Instruction:
Please go line by line and repeat the data below exactly, with no images.

Document images with source code:
--- START ---

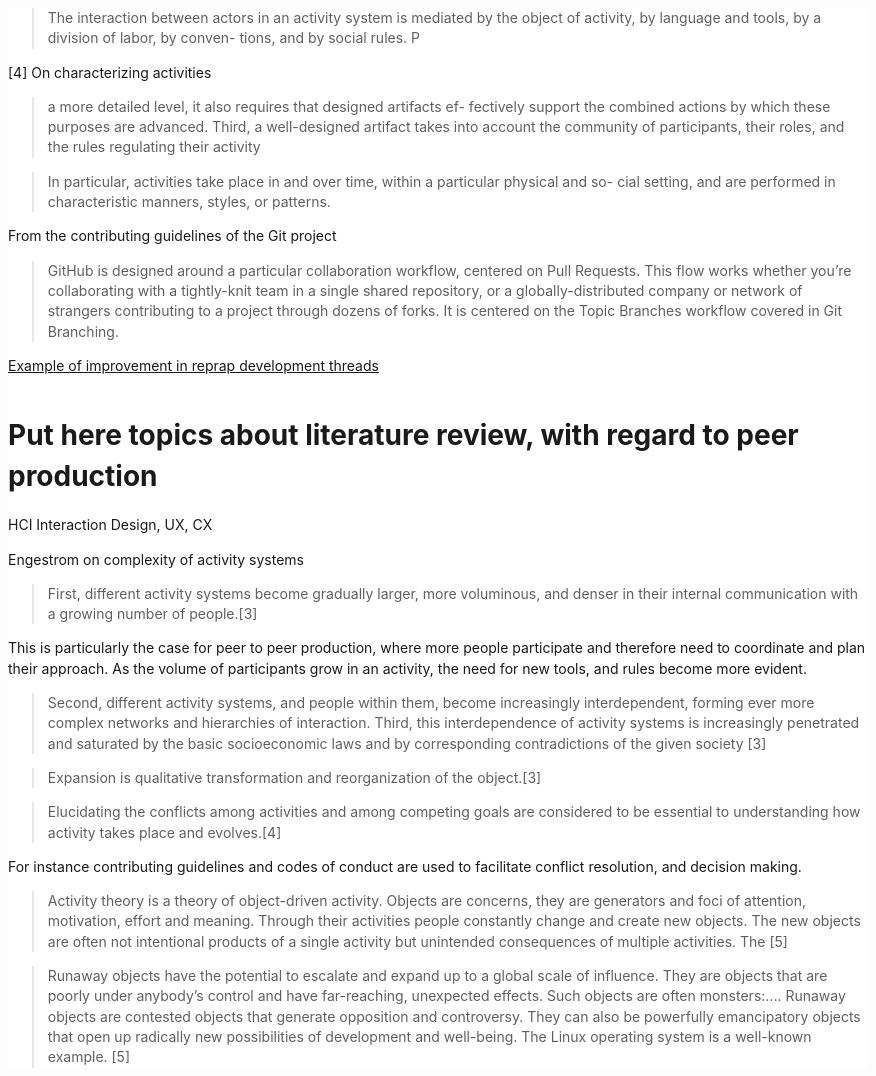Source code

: > The interaction between actors in an activity system is mediated by the
object of activity, by language and tools, by a division of labor, by conven- tions, and by social rules. P



[4] On characterizing activities
> a more detailed level, it also requires that designed artifacts ef- fectively support the combined actions by which these purposes are advanced. Third, a well-designed artifact takes into account the community of participants, their roles, and the rules regulating their activity

>In particular, activities take place in and over time, within a particular physical and so- cial setting, and are performed in characteristic manners, styles, or patterns.



From the contributing guidelines of the Git project
> GitHub is designed around a particular collaboration workflow, centered on Pull Requests. This flow works whether you’re collaborating with a tightly-knit team in a single shared repository, or a globally-distributed company or network of strangers contributing to a project through dozens of forks. It is centered on the Topic Branches workflow covered in Git Branching.

[Example of improvement in reprap development threads](https://reprap.org/forum/read.php?2,628638)

# Put here topics about literature review, with regard to peer production
HCI Interaction Design, UX, CX

Engestrom on complexity of activity systems
> First, different activity systems become gradually larger, more voluminous, and denser in their internal communication with a growing number of people.[3]

This is particularly the case for peer to peer production, where more people participate and therefore need to coordinate and plan their approach. As the volume of participants grow in an activity, the need for new tools, and rules become more evident.

>Second, different activity systems, and people within them, become increasingly interdependent, forming ever more complex networks and hierarchies of interaction. Third, this interdependence of activity systems is increasingly penetrated and saturated by the basic socioeconomic laws and by corresponding contradictions of the given society [3]

> Expansion is qualitative transformation and reorganization of the object.[3]

> Elucidating the conflicts among activities and among competing goals are considered to be essential to understanding how activity takes place and evolves.[4]

For instance contributing guidelines and codes of conduct are used to facilitate conflict resolution, and decision making.

> Activity theory is a theory of object-driven activity. Objects are concerns, they are generators and foci of attention, motivation, effort and meaning. Through their activities people constantly change and create new objects. The new objects are often not intentional products of a single activity but unintended consequences of multiple activities.
The [5]

> Runaway objects have the potential to escalate and expand up to a global scale of influence. They are objects that are poorly under anybody’s control and have far-reaching, unexpected effects. Such objects are often monsters:....
Runaway objects are contested objects that generate opposition and controversy. They can also be powerfully emancipatory objects that open up radically new possibilities of development and well-being. The Linux operating system is a well-known example. [5]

--- END ---

Response:
Source code

: > The interaction between actors in an activity system is mediated by the
object of activity, by language and tools, by a division of labor, by conven- tions, and by social rules. P



[4] On characterizing activities
> a more detailed level, it also requires that designed artifacts ef- fectively support the combined actions by which these purposes are advanced. Third, a well-designed artifact takes into account the community of participants, their roles, and the rules regulating their activity

>In particular, activities take place in and over time, within a particular physical and so- cial setting, and are performed in characteristic manners, styles, or patterns.



From the contributing guidelines of the Git project
> GitHub is designed around a particular collaboration workflow, centered on Pull Requests. This flow works whether you’re collaborating with a tightly-knit team in a single shared repository, or a globally-distributed company or network of strangers contributing to a project through dozens of forks. It is centered on the Topic Branches workflow covered in Git Branching.

[Example of improvement in reprap development threads](https://reprap.org/forum/read.php?2,628638)

# Put here topics about literature review, with regard to peer production
HCI Interaction Design, UX, CX

Engestrom on complexity of activity systems
> First, different activity systems become gradually larger, more voluminous, and denser in their internal communication with a growing number of people.[3]

This is particularly the case for peer to peer production, where more people participate and therefore need to coordinate and plan their approach. As the volume of participants grow in an activity, the need for new tools, and rules become more evident.

>Second, different activity systems, and people within them, become increasingly interdependent, forming ever more complex networks and hierarchies of interaction. Third, this interdependence of activity systems is increasingly penetrated and saturated by the basic socioeconomic laws and by corresponding contradictions of the given society [3]

> Expansion is qualitative transformation and reorganization of the object.[3]

> Elucidating the conflicts among activities and among competing goals are considered to be essential to understanding how activity takes place and evolves.[4]

For instance contributing guidelines and codes of conduct are used to facilitate conflict resolution, and decision making.

> Activity theory is a theory of object-driven activity. Objects are concerns, they are generators and foci of attention, motivation, effort and meaning. Through their activities people constantly change and create new objects. The new objects are often not intentional products of a single activity but unintended consequences of multiple activities.
The [5]

> Runaway objects have the potential to escalate and expand up to a global scale of influence. They are objects that are poorly under anybody’s control and have far-reaching, unexpected effects. Such objects are often monsters:....
Runaway objects are contested objects that generate opposition and controversy. They can also be powerfully emancipatory objects that open up radically new possibilities of development and well-being. The Linux operating system is a well-known example. [5]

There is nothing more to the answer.